Records from a dataset:
========
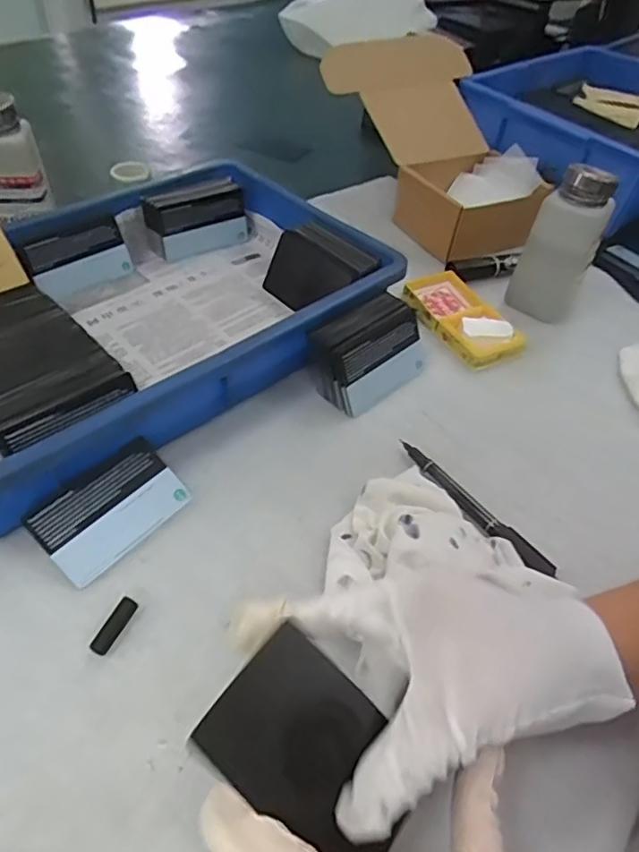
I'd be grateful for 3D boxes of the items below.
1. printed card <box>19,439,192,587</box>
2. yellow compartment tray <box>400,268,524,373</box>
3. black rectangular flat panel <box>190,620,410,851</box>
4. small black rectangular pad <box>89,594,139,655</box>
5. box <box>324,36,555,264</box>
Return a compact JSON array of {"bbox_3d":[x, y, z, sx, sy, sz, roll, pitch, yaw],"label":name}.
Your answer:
[{"bbox_3d":[-0.125,0.049,0.345,0.053,0.005,0.085,50,55,-1],"label":"printed card"},{"bbox_3d":[0.126,-0.095,0.508,0.058,0.023,0.119,-20,53,-22],"label":"yellow compartment tray"},{"bbox_3d":[0.000,0.113,0.203,0.076,0.009,0.050,45,57,-5],"label":"black rectangular flat panel"},{"bbox_3d":[-0.109,0.107,0.305,0.009,0.010,0.030,24,50,15],"label":"small black rectangular pad"},{"bbox_3d":[0.136,-0.298,0.604,0.171,0.124,0.227,-23,54,-24],"label":"box"}]

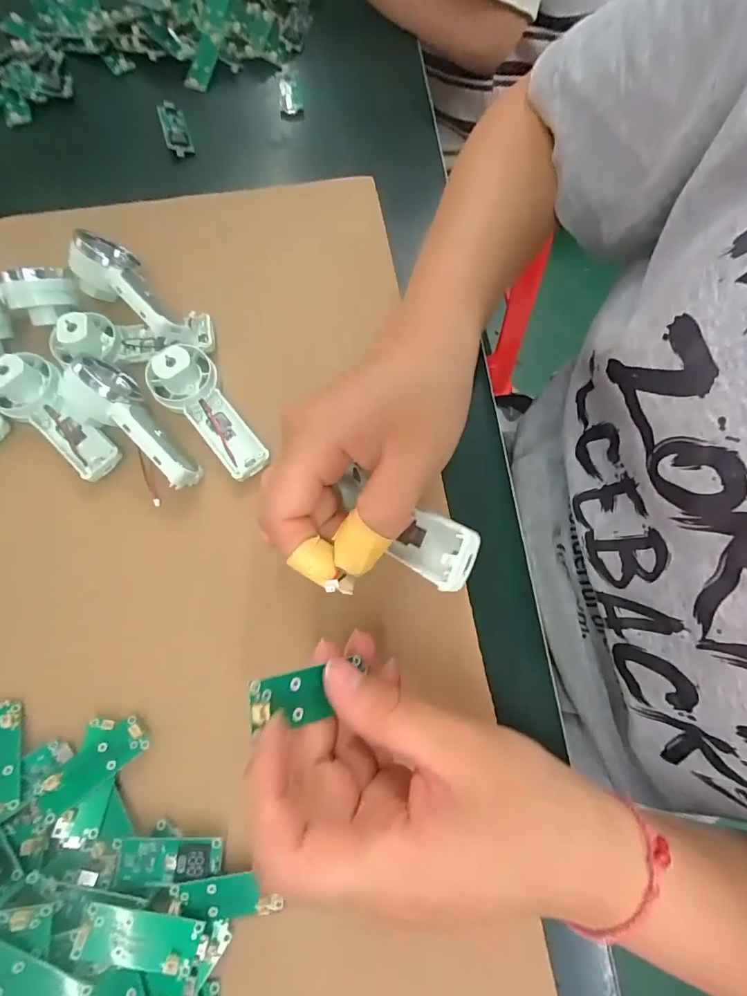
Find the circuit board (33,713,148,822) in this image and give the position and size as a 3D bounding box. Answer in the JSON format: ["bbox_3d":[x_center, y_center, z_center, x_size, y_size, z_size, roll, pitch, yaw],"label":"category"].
[{"bbox_3d":[-0.131,0.125,0.213,0.046,0.004,0.018,-36,63,-22],"label":"circuit board"}]

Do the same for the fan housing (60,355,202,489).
[{"bbox_3d":[-0.136,-0.041,0.256,0.092,0.032,0.034,43,77,12],"label":"fan housing"}]

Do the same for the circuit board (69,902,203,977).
[{"bbox_3d":[-0.097,0.183,0.189,0.047,0.004,0.018,17,63,-7],"label":"circuit board"}]

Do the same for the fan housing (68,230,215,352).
[{"bbox_3d":[-0.146,-0.125,0.283,0.103,0.036,0.043,40,77,11],"label":"fan housing"}]

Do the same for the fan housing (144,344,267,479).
[{"bbox_3d":[-0.096,-0.049,0.264,0.037,0.031,0.086,-35,76,-10],"label":"fan housing"}]

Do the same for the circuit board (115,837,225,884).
[{"bbox_3d":[-0.092,0.162,0.203,0.047,0.004,0.016,2,73,0],"label":"circuit board"}]

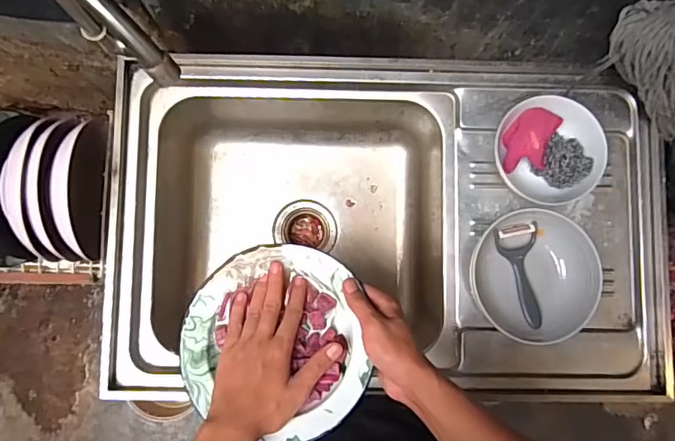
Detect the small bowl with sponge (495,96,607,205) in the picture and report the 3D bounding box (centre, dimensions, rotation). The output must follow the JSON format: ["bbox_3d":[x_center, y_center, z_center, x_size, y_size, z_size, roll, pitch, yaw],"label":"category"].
[{"bbox_3d":[0.291,-0.100,0.687,0.145,0.075,0.124,37,86,2],"label":"small bowl with sponge"}]

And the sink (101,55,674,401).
[{"bbox_3d":[0.070,0.012,0.771,0.760,0.255,0.460,0,85,-1],"label":"sink"}]

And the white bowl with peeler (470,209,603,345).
[{"bbox_3d":[0.263,0.073,0.663,0.160,0.058,0.170,0,85,-1],"label":"white bowl with peeler"}]

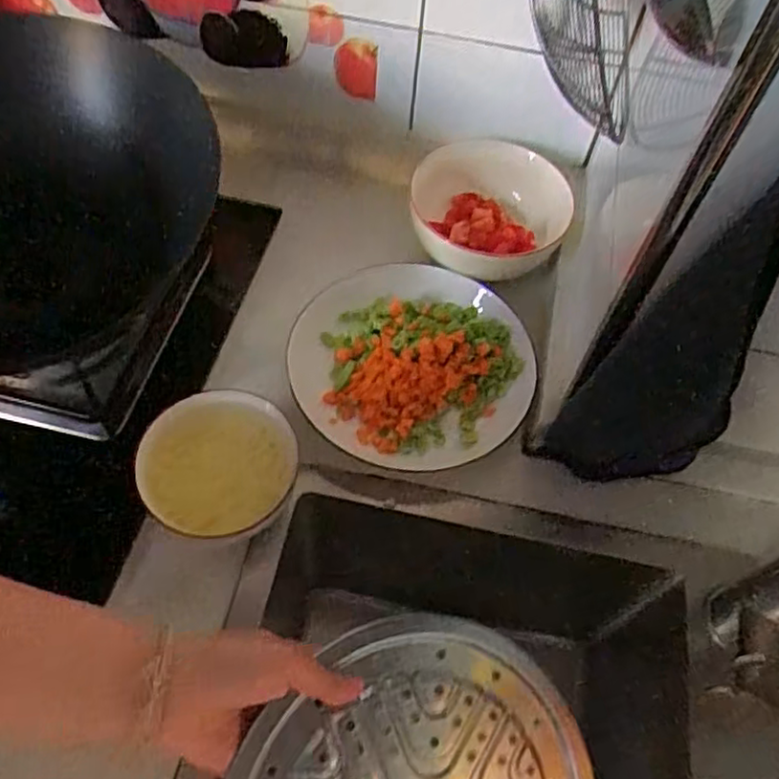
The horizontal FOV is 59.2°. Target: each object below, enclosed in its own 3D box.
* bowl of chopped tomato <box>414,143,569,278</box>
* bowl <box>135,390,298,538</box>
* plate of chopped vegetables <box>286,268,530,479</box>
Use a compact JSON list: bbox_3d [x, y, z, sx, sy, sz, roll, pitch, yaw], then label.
[{"bbox_3d":[0.094,-0.163,0.659,0.157,0.070,0.145,2,57,-3],"label":"bowl of chopped tomato"},{"bbox_3d":[-0.123,0.062,0.504,0.102,0.059,0.107,2,57,-3],"label":"bowl"},{"bbox_3d":[0.021,-0.026,0.591,0.204,0.037,0.190,2,57,-3],"label":"plate of chopped vegetables"}]

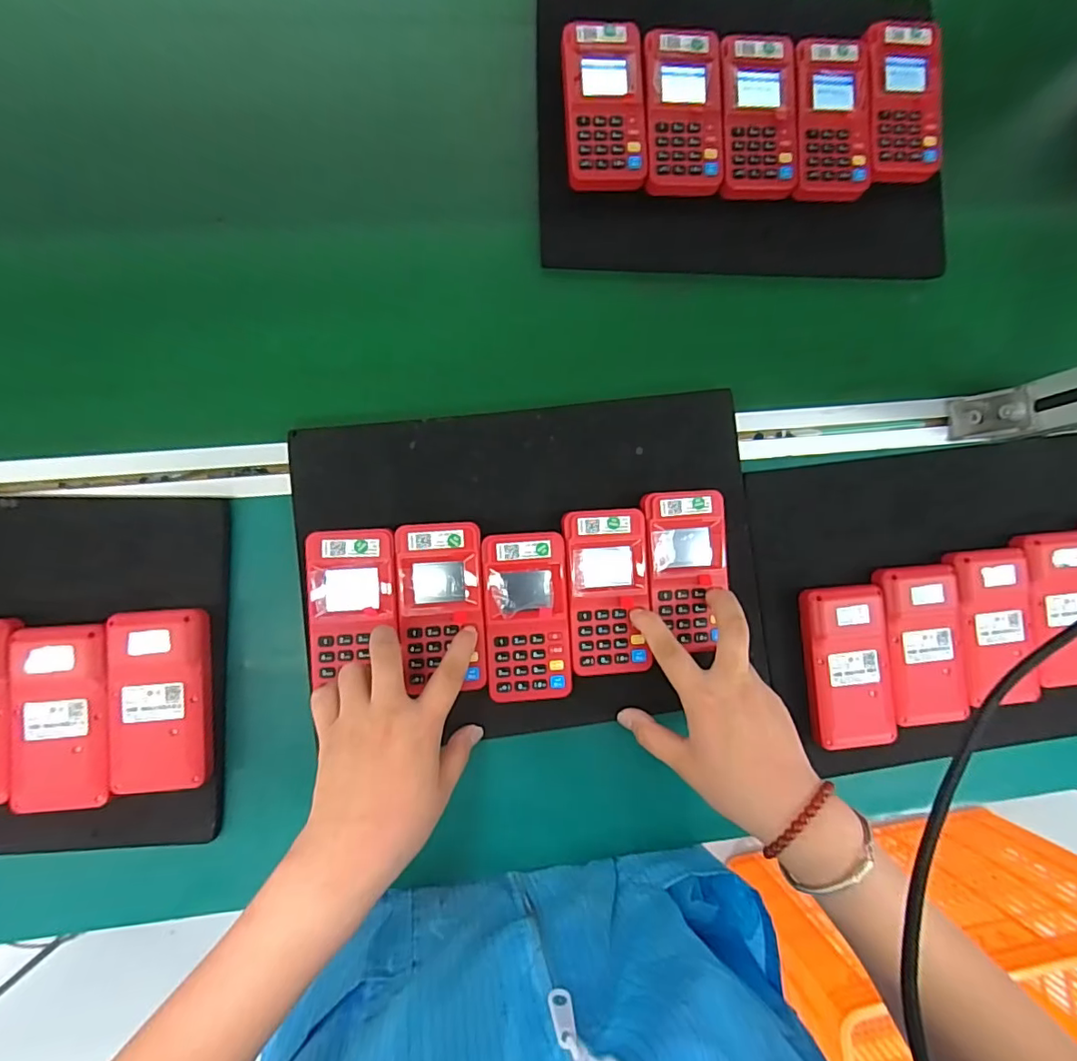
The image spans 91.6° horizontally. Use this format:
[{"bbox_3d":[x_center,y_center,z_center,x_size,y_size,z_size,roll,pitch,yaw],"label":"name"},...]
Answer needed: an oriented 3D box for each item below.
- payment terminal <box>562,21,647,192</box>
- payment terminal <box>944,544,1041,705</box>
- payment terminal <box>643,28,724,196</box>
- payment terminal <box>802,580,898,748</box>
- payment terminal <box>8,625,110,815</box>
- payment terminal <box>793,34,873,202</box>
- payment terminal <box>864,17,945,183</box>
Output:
[{"bbox_3d":[0.052,-0.333,0.416,0.062,0.028,0.118,-3,88,-2],"label":"payment terminal"},{"bbox_3d":[0.368,0.079,0.426,0.065,0.024,0.124,-6,88,-2],"label":"payment terminal"},{"bbox_3d":[0.115,-0.332,0.420,0.061,0.027,0.118,-3,88,-2],"label":"payment terminal"},{"bbox_3d":[0.244,0.107,0.414,0.063,0.023,0.122,-3,88,-2],"label":"payment terminal"},{"bbox_3d":[-0.328,0.129,0.361,0.061,0.016,0.123,-1,88,-2],"label":"payment terminal"},{"bbox_3d":[0.241,-0.338,0.432,0.062,0.026,0.123,-2,86,-5],"label":"payment terminal"},{"bbox_3d":[0.304,-0.355,0.431,0.064,0.014,0.126,-3,88,-2],"label":"payment terminal"}]

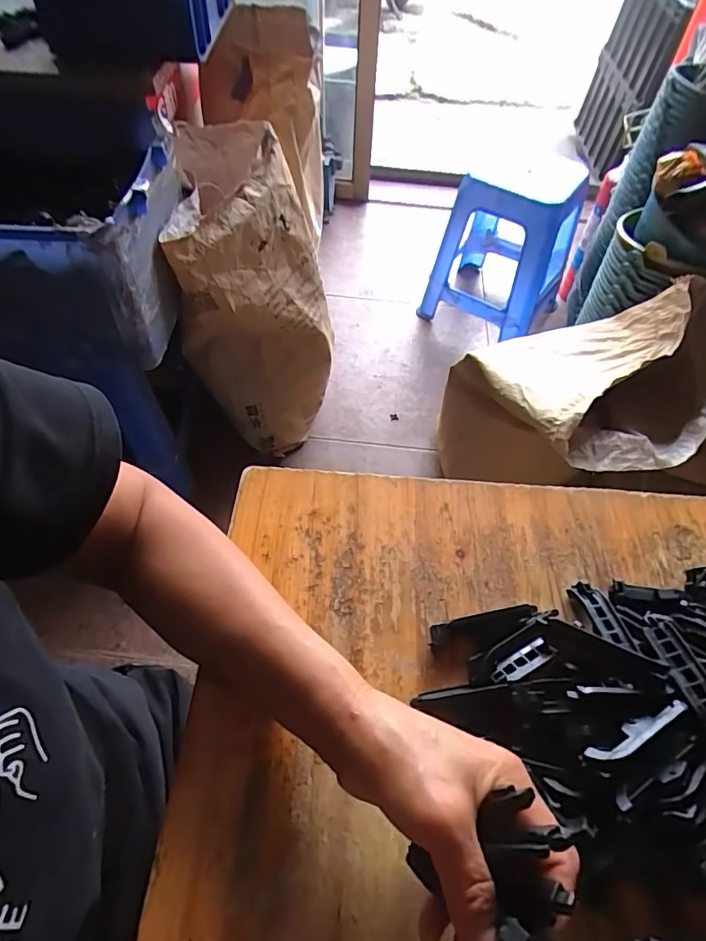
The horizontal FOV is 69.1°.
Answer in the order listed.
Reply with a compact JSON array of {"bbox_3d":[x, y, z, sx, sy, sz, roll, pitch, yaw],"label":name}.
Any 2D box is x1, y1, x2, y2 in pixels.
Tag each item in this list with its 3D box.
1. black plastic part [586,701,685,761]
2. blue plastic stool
[{"bbox_3d":[0.159,0.145,0.283,0.067,0.011,0.012,-19,59,-15],"label":"black plastic part"},{"bbox_3d":[0.475,-0.694,1.573,0.347,0.389,0.404,30,60,17],"label":"blue plastic stool"}]

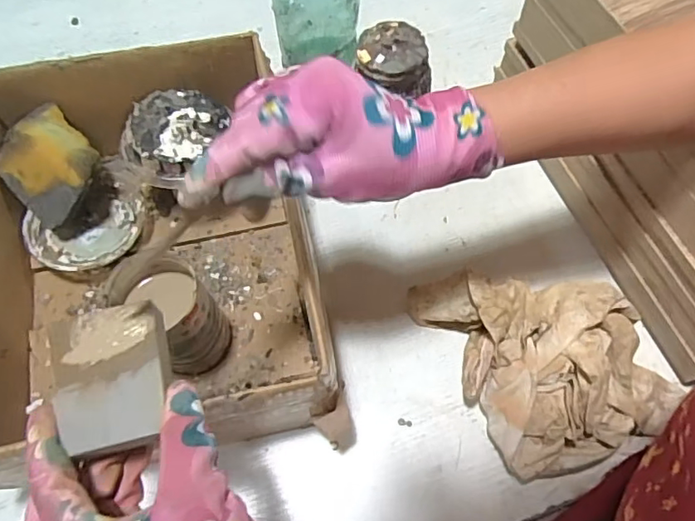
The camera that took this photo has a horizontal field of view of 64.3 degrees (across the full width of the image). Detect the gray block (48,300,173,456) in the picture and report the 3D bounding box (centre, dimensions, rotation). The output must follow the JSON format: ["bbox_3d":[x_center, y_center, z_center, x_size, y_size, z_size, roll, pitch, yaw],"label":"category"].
[{"bbox_3d":[-0.117,0.056,0.274,0.054,0.009,0.067,-12,63,-7],"label":"gray block"}]

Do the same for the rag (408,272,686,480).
[{"bbox_3d":[0.165,0.063,0.441,0.157,0.086,0.190,-24,65,-12],"label":"rag"}]

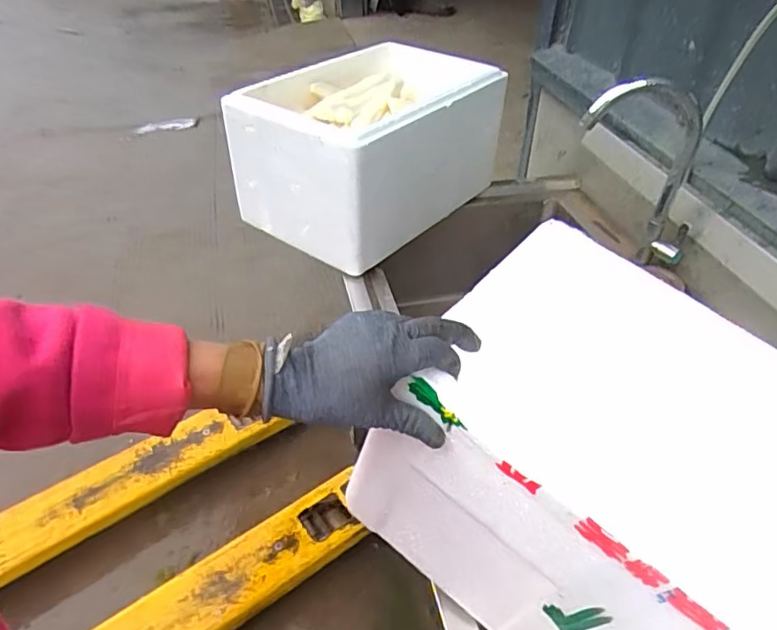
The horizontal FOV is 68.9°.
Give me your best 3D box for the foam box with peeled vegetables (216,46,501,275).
[{"bbox_3d":[-0.009,-0.319,1.060,0.284,0.243,0.524,26,47,28],"label":"foam box with peeled vegetables"}]

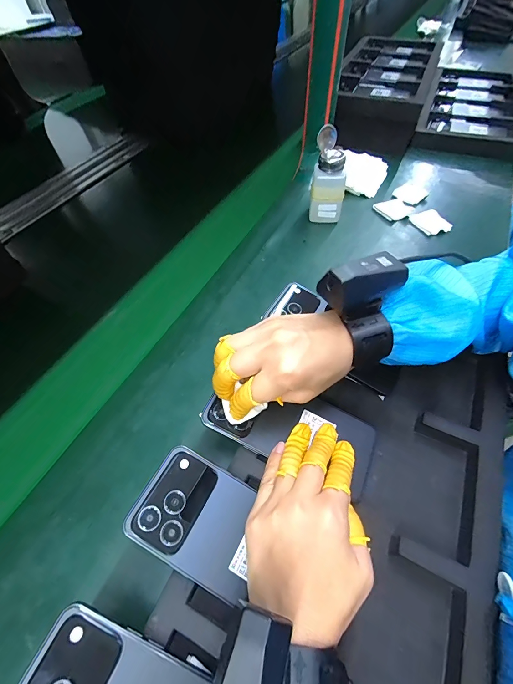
========
Aim of the exercise: Starting with the first line of the records above and stopping after the line containing "Return a compact", repeat every line exactly and leave out the pictures.

Written solution:
I'd be grateful for 3D boxes of the items below.
1. printed card <box>19,439,192,587</box>
2. yellow compartment tray <box>400,268,524,373</box>
3. black rectangular flat panel <box>190,620,410,851</box>
4. small black rectangular pad <box>89,594,139,655</box>
5. box <box>324,36,555,264</box>
Return a compact JSON array of {"bbox_3d":[x, y, z, sx, sy, sz, roll, pitch, yaw],"label":name}.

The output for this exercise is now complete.